Спускался вечер. Домой возвращаться не хотелось, так как Карпов был уверен, что непременно сделает сцену теще или жене, если она уже дома, а это казалось ему унизительным. К тому же начиналась боль в левой стороне головы, а она доводила его иногда до такой степени нервного возбуждения, что ему хотелось буквально биться об стену или колоть голову чем-нибудь острым. И если бы он пошел сейчас к себе домой и при этом стала бы лгать ему еще и жена, то он, вероятно, не поручился бы за себя, и вышло бы черт знает что такое. Лучше уж он пойдет в гостиницу, займет там себе номер, уткнет голову между подушками и будет молча ожидать того времени, когда и на душе и в голове станет легче. Кстати, это и им, бабам, будет наукой. Они хватятся его, догадаются, в чем дело, и, быть может, в них пробудится совесть. Завтра утром, возвратясь домой, он не скажет им ни слова и посмотрит, как они с ним себя поведут.
Он взял номер, потребовал себе ветчины с горошком, но не мог ее есть, разделся и улегся в постель. Немного погодя он встал и обвязал себе голову носовым платком, а затем обвязал ее еще и полотенцем. Ах как мучительно болит голова! И если бы теперь кто-нибудь пришел к нему и сжал ее в тисках так сильно, чтобы заскрипел череп, то ему было бы гораздо легче… У его жены Таси тоже болит голова, но у нее это проходит как-то менее бурно, она выпьет фенацетину, и все… выпить ли фенацетину и ему? Кстати, тещин порошок в кармане.
Карпов развернул порошок и — обомлел. Теперь уж не оставалось больше никаких сомнений.

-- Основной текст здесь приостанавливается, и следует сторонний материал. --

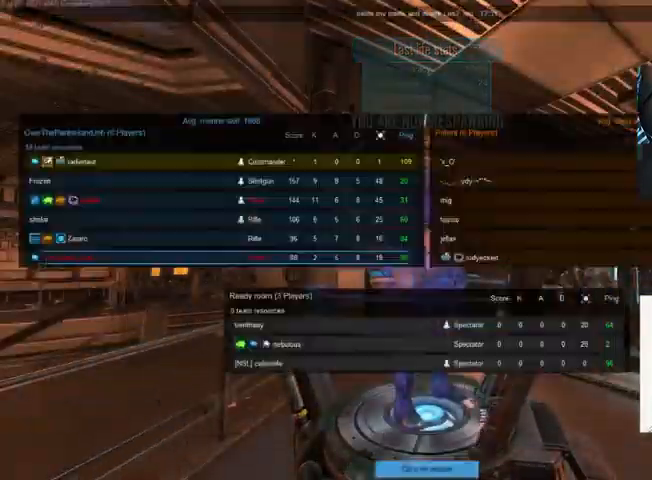
Gameplay with keyboard and mouse; each line is a JSON object with the keys and mouse buttons held at the frame after it. "events" lists presses ("down") and releases ("up") of "1", "2", "3", "4", "5", "a", "alt", "c", "ctrl", "d", "e", "f", "q", "r", "s", "shift", "space", "tab", "v", "w", "x", "z", "mouse_left", "mouse_middle", "mouse_right", "mouse_wheel_up" and "mouse_wheel_down" between this image and that frame as [ms after this image, input, new state], when the widget could be followed in between. "mouse_left", "mouse_middle", "mouse_right", "mouse_wheel_up", "mouse_wheel_down" = the "left", "middle", "right", "wheel_up", "wheel_down" buttons of the "mouse" list. No other keys are recorded. Not read: mouse_move.
{"keys": ["tab"], "mouse": [], "events": [[33, "tab", "down"]]}
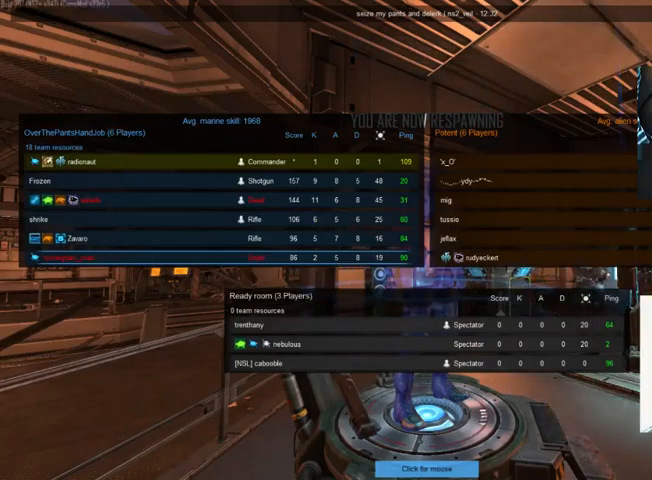
{"keys": ["tab"], "mouse": [], "events": []}
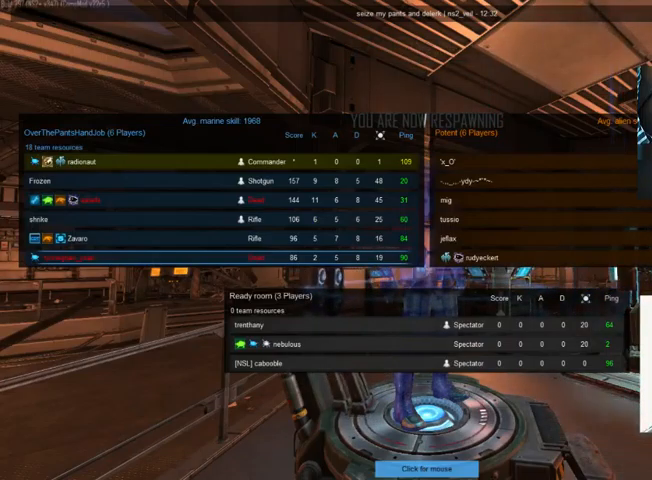
{"keys": [], "mouse": [], "events": [[66, "tab", "up"]]}
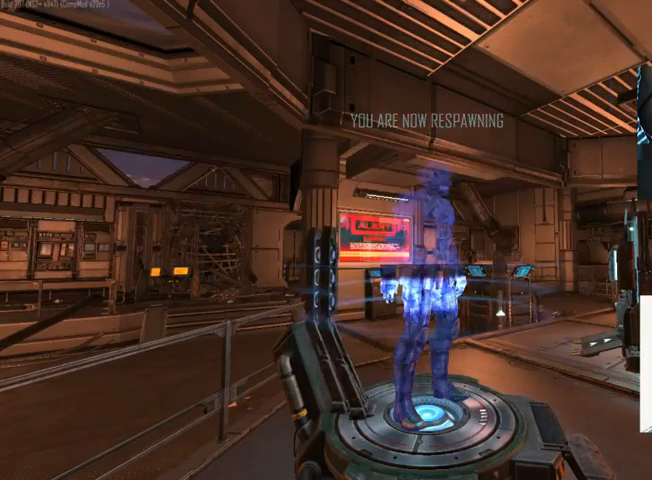
{"keys": [], "mouse": [], "events": []}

На обратной стороне порошка рукою тещи была написана записка следующего содержания:
‘Тася. Муж твой неожиданно вернулся. Я сказала ему, что у тебя болит голова и что ты поехала к Наде насчет массажа. Он не поверил. Притворись и не выдавай меня’.
— Подлая баба! — воскликнул Матвей Иванович. — О тупоголовая, низшая раса! Раса, у которой хитрость заменяет ум, у которой честности нет ни на грош! Этот тонкий голос, узкие плечи, маленький рост, эта прославленная слабость бабьего отродья — о, как я их ненавижу, как мне противна эта воровская манера так относиться к правам мужа, к семейному очагу!..
Нет, теперь довольно! С этим документом в руках он пойдет сейчас же домой, перевернет его вверх дном, он выведет все на чистую воду, и если его жена права, если все это штуки его милой родственницы, с которой он никогда не имел ничего общего и которая вот уже столько лет тяготеет над ним, над его семьей, как раковая опухоль, как ненужный, смердящий и гноящийся нарост, то он ей покажет! Он выкинет ее из дому, как жалкую тварь, как шелудивую собаку, и не будет чувствовать ни малейшего упрека совести, ни малейшего сострадания!
Он оделся и поехал домой.
С невыносимою болью в левой стороне головы, задыхаясь — от скорой ходьбы по лестнице и от гнева, он вошел к своей жене. Она сидела у письменного столика, рыжая, в красном бархатном капоте, обнажавшем ее шею и локти, и, склонившись у зеленого абажура, что-то писала.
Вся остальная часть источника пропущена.